While not every well in the Gulf of Mexico will support an ESP system, a growing number of operators are recognizing that with longer run life and the significant production increases experienced with state-of-the-art ESP systems, the economics can be extremely attractive. The first ESP system was installed in the Gulf in 1984, and since that time a total of 89 wells have used ESP technology. Today there are 34 known active ESPs operating in the Gulf. The average run life of the company’s ESPs in the Gulf is more than 3 years, and the longest run is over 6 years.

Gas lift replacement

A well in a 30-year-old field was nearing the end of its life with a gas lift system, producing an average of just 11 b/d of oil and virtually no gas. The well was recompleted with a new frac pack, and an ESP system was installed. Initial production increased from 11 to 400 b/d of oil and 6 months later settled out at 300 b/d. Natural gas production also climbed from negligible amounts to over 300 Mcf/d. The dramatic production increase made ESP technology extremely economic in this well, with the ESP system paying out in 23 days at $40/bbl of oil.

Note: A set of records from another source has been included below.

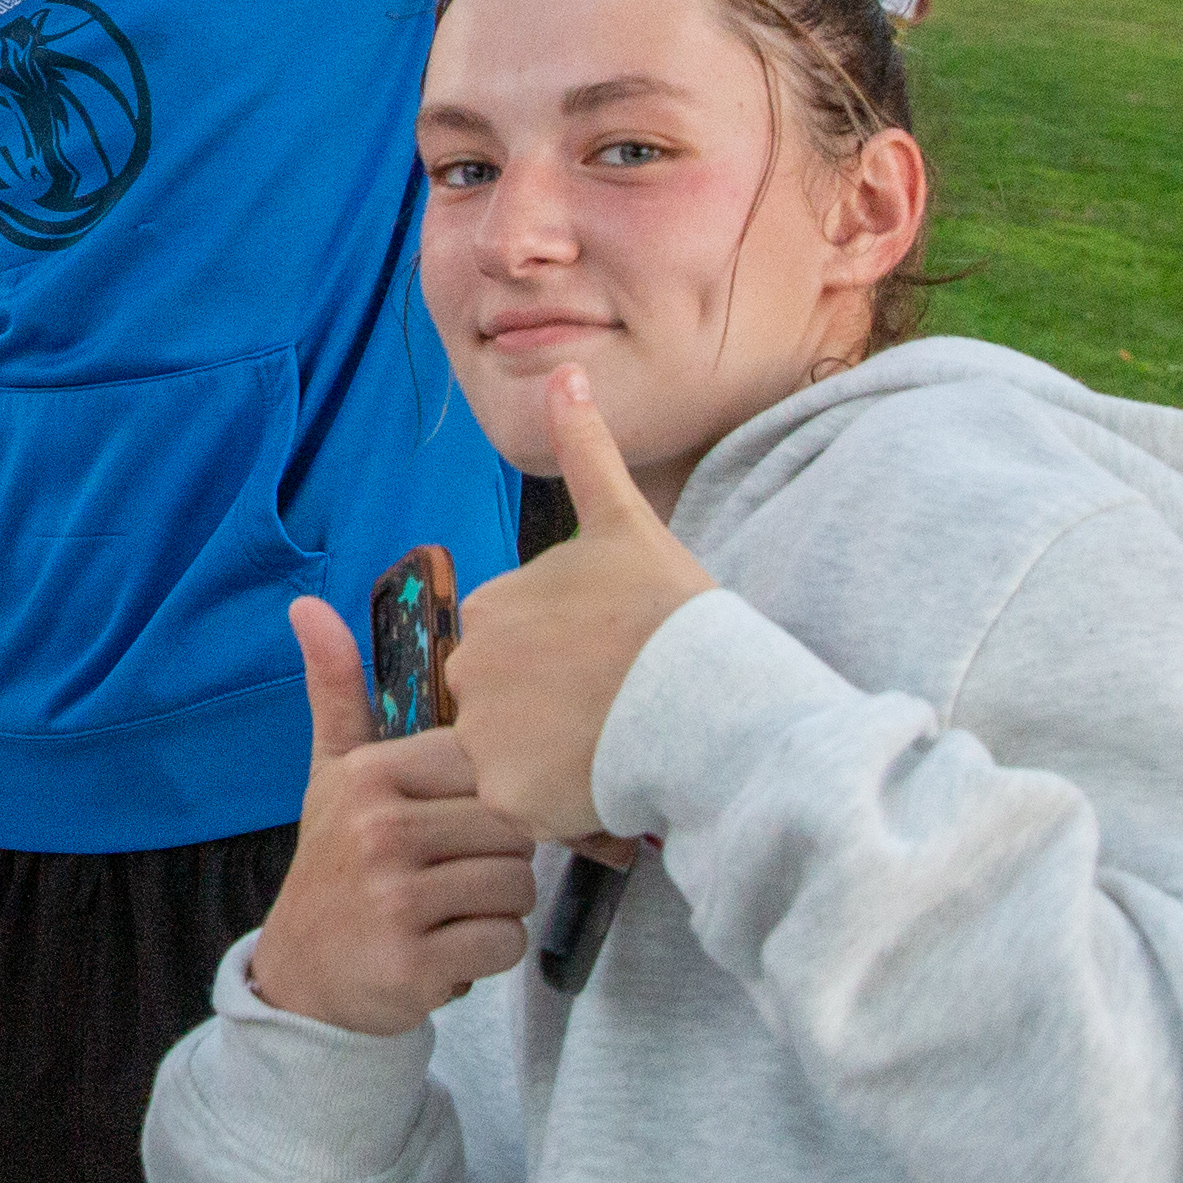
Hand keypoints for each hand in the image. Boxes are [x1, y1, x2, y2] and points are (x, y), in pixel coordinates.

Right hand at [242, 593, 548, 1036]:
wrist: (304, 976)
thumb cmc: (336, 865)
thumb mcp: (331, 775)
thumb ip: (336, 692)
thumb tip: (306, 604)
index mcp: (370, 775)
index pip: (487, 767)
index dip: (487, 796)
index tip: (454, 820)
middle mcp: (379, 831)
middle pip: (511, 828)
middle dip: (497, 857)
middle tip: (451, 874)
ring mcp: (394, 899)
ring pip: (517, 885)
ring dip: (497, 906)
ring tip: (450, 908)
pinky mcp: (413, 963)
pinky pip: (506, 941)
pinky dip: (489, 952)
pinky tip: (448, 946)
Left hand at [444, 369, 717, 843]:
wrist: (714, 701)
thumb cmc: (676, 615)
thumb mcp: (626, 525)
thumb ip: (586, 453)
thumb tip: (565, 372)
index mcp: (489, 609)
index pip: (512, 652)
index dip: (565, 668)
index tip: (613, 667)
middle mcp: (468, 669)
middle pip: (505, 707)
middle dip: (552, 716)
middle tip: (618, 712)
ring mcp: (483, 734)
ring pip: (514, 760)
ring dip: (556, 762)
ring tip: (618, 748)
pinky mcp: (506, 795)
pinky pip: (526, 810)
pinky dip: (561, 807)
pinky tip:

Another older well in the Gulf was nearing gas lift abandonment pressure limits, but reservoir and production engineers identified three key areas where an ESP solution could potentially benefit the well: further reducing the bottomhole pressure, gas handling capabilities and extended run life. An ESP system with a special recirculation unit and enhanced gas handling was installed in the well. A VSD was used to allow adjustments to the bottomhole pressure level and to keep the ESP system operating at optimum efficiency. The ESP solution increased production 75% from about 210 b/d of oil to approximately 375 b/d, while gas production increased 156%. At US $40/bb of oil the ESP system paid out in just over 3 months. The ESP system was able to reduce the abandonment pressure from about 600 psi to 100 psi, capturing significant additional reserves.

New well case history
Recently the manufacturer installed an ESP system in a newly drilled well in a Gulf of Mexico shelf field that that illustrates some of the advantages of ESP technology. The compartmentalized field was originally held by a major oil company that chose not to exploit additional pockets of reserves and sold the property to a large independent operator. ESP technology was chosen because this field did not have enough gas production to support gas lift and with anticipated production of 1,500 b/d, the high volume capabilities of ESPs were necessary.

The well bore was designed for an ESP installation at 11,300 ft (3,446 m) vertical depth. The ESP system included a special abrasion-resistant pump design and a gas separator to handle the anticipated increase in the gas-to-oil ratio over time. The well came on stream with initial production of just over 1,500 b/d of oil and almost 200 b/d of water with more than 300 Mcf/d of gas. The ESP system was sized to handle both the current and future fluid volumes and the anticipated increase in gas production.

The ESP system was holding oil production at more than 1,400 b/d while water production had increased by almost 200 b/d.